National Association for Voluntary and Community Action
- Formation: 1991 as NACVS, renamed NAVCA in 2006
- Legal status: Charity
- Purpose: promotes the local voluntary and community sector nationally
- Location: The Circle, 33 Rockingham Lane, Sheffield, S1 4FW;
- Region served: UK
- Chief Executive Officer: Maddy Desforges
- Website: www.navca.org.uk

= National Association for Voluntary and Community Action =

NAVCA (the National Association for Voluntary and Community Action) is the national membership body for local support and development organisations in England. It is a registered charity (1001635), based in Sheffield, and was previously called the National Association of Councils for Voluntary Service (NACVS).

== History ==
The Councils for Voluntary Service National Association was a project of NCVO. In 1991, this project became independent and was named the National Association of Councils for Voluntary Service (NACVS).

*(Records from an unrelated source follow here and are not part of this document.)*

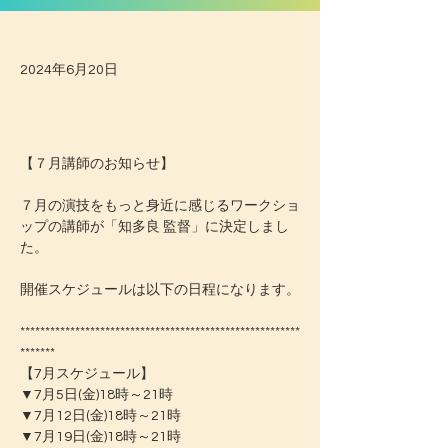
2024年6月20日
【７月講師のお知らせ】
７月の演技をもっと身近に感じるワークショ
ップの講師が「知多良 監督」に決定しまし
た。
開催スケジュールは以下の日程になります。
********************************************************
*******
【7月スケジュール】
▼7月5日(金)18時～21時
▼7月12日(金)18時～21時
▼7月19日(金)18時～21時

In June 2006, NACVS was renamed the National Association for Voluntary and Community Action (NAVCA). Previous chief executives have been Neil Cleeveley, Joe Irvin, Kevin Curley and Jane Ide. Its current CEO is Maddy Desforges.

== Purpose ==
NAVCA's stated purpose is to promote the local voluntary and community sector nationally. It provides members with information, advice, networking and learning opportunities, support and development services and in turn it draws on its members' experience to influence government and contribute to national policy. Local support and development organisations are often known as Voluntary Action, Community Action or Council for Voluntary Service. These organisations support local charities, voluntary organisations and community groups by providing them with support, information and funding advice.

==Campaigns==
NAVCA advocates social value, whereby public authorities have regard to economic, social and environmental well-being when commissioning goods and services. NAVCA supported Chris White MP's private members bill that incorporated social value in legislation through the Public Services (Social Value) Act 2012.

== Membership ==
NAVCA has a membership network of nearly 200 local sector support and development organisations in England. NAVCA members work with around 165,000 local charities and voluntary organisations to provide advice, support and services.